Is Covid-19 sexually transmitted?

Mills says if you’re fully vaccinated, you don’t have to worry about contracting Covid-19 through sex. Vaccines offer solid protection against transmission and great protection against developing severe disease.

Did STIs increase during Covid-19?

It’s hard to know. What we do know, according to a recent study published in the American Journal of Preventive Medicine, is that testing for STIs significantly decreased during the pandemic.

“Testing for chlamydia and gonorrhea decreased by approximately 59 percent for female patients and 63 percent for male patients in early April 2020 before gradually rebounding to approximately 15 percent below the baseline value by the final week of the study period,” the study authors write.

So we know there were low testing rates. We also know that in 2019, in the months leading up to the outbreak, STI rates were high.

“That [STI progress of the last 20 years] has since unraveled.”

Rates of STIs have been steadily on the rise since 2015. Meanwhile, preliminary data from the Centers for Disease Control on STDs specifically suggests things aren’t getting better. The most recent hard data we have is from 2019 and it’s pretty bleak.

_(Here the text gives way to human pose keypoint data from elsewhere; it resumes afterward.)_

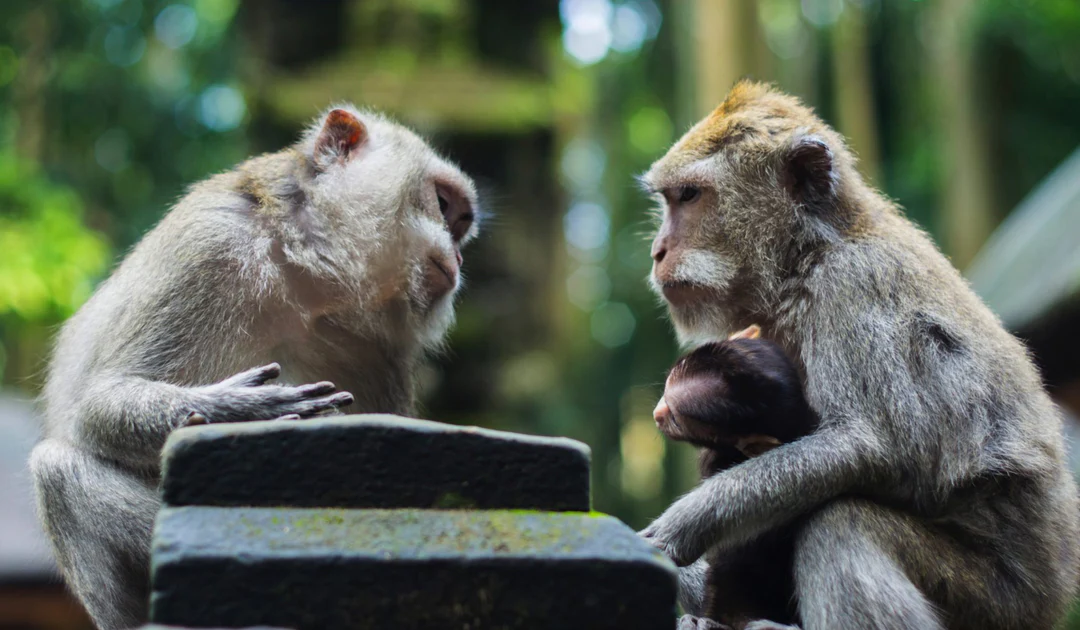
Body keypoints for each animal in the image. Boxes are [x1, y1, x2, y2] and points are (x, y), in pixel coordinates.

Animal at [28, 105, 479, 630]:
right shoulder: (209, 243)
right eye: (442, 204)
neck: (306, 275)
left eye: (461, 223)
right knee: (58, 470)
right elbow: (97, 405)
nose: (460, 254)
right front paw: (240, 409)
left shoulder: (382, 348)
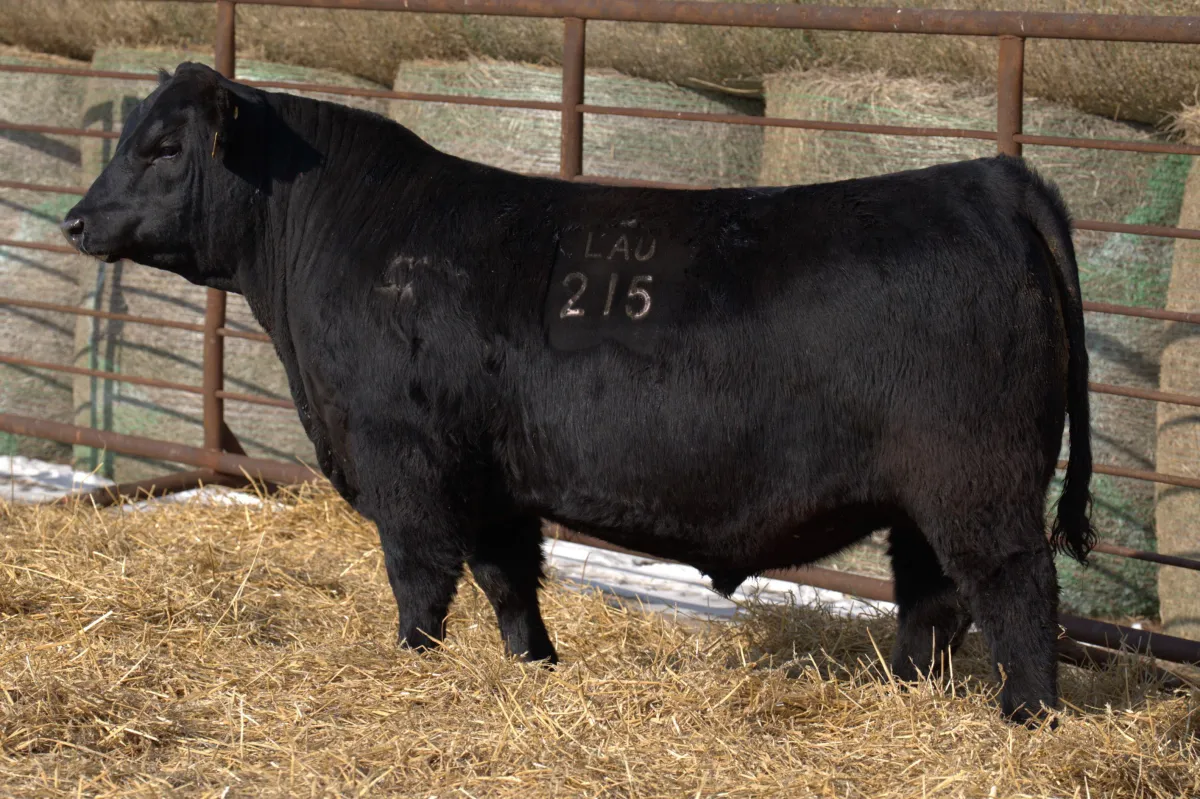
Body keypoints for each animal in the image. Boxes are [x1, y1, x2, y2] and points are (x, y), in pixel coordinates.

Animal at [61, 62, 1094, 726]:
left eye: (163, 148)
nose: (75, 219)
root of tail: (988, 177)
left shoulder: (407, 463)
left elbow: (420, 581)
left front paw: (412, 668)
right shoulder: (492, 481)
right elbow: (508, 579)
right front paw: (534, 667)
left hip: (978, 481)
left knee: (1017, 589)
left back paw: (1026, 721)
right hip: (925, 499)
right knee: (932, 600)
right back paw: (908, 697)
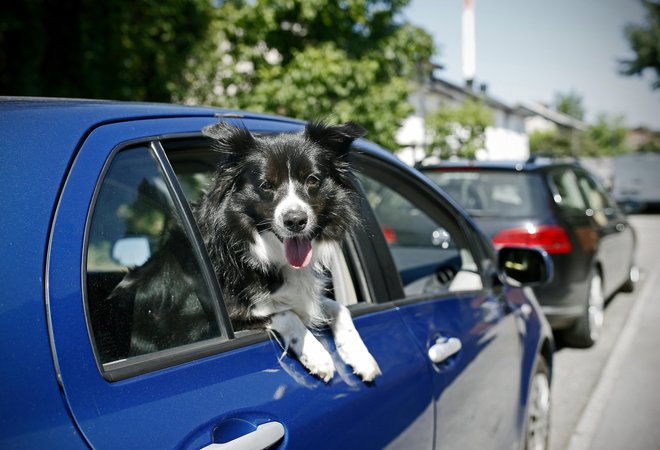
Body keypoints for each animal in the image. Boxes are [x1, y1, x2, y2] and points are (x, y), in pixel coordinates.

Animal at [117, 120, 382, 384]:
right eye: (266, 185)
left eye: (312, 180)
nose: (295, 221)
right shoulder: (217, 321)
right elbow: (285, 313)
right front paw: (317, 354)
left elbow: (339, 308)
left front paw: (361, 356)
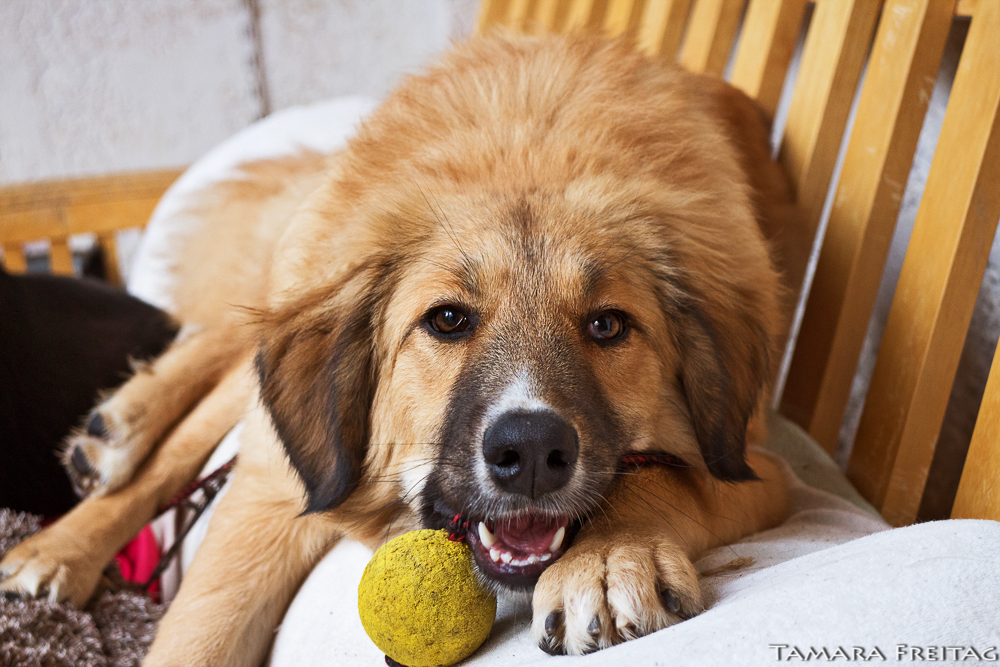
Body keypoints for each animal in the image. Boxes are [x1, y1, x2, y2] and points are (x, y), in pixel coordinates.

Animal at [0, 34, 804, 664]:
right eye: (446, 320)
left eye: (607, 326)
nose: (531, 452)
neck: (524, 161)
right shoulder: (277, 483)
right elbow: (199, 632)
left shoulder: (759, 462)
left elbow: (670, 479)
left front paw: (608, 557)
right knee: (213, 373)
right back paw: (81, 501)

According to the CDC, here’s where things stood in 2019:

  • Approximately 2.5 million reported cases of chlamydia, gonorrhea, and syphilis —the three most commonly reported STDs in 2019.
  • A nearly 30 percent increase in these reportable STDs between 2015 and 2019.
  • The sharpest increase was in cases of syphilis among newborns (i.e., congenital syphilis), which nearly quadrupled between 2015 and 2019.

In a statement, Raul Romaguera, acting director for CDC’s Division of STD Prevention said, “Less than 20 years ago, gonorrhea rates in the U.S. were at historic lows, syphilis was close to elimination, and advances in chlamydia diagnostics made it easier to detect infections.”

“That progress has since unraveled,” Romaguera said, “and our STD defenses are down.”

What’s causing the spike in sexually transmitted infections?

Mills says two primary factors have been driving infections over the past six years:

  • Increased sexual partners due to the ease and anonymity of dating apps
  • Decreased condom use due to better treatments for STIs

Remarkably effective treatments for HIV have left many feeling like STIs are no big deal, Mills says.

“A lot of people are willing to pay the price of an azithromycin or Rocephin shot to get rid of gonorrhea,” he explains. “The chance of you dying from AIDS has gone to almost zero, so it makes people think they can just use antibiotics to get rid of everything else.”

But while antibiotics can be extremely effective against some STIs, Mills warns the process is not as straightforward as people might think.

Antibiotics are most effective when these infections are detected early. But it’s not uncommon for people to have few if any symptoms from these infections. If allowed to progress undetected, these infections can result in serious illness, infertility, and even death.

“It's not as easy as it was in the ’70s.”

Further complicating matters, beyond the reliance on antibiotics over prophylactics like condoms, is increasing antibiotic resistance.

“It's not as easy as it was in the ’70s, where everything responded to penicillin,” Mills says. “We already have a lot of superbugs [antibiotic resistant bacteria].”

A 2016 report from The World Health Organization states antibiotic resistance to chlamydia, gonorrhea, and syphilis has “increased rapidly in recent years and has reduced treatment options...Strains of multidrug-resistant gonorrhea that do not respond to any available antibiotics have already been detected.”

That’s a frightening thought. Fortunately, there are easy, cheap, and effective ways to protect yourself.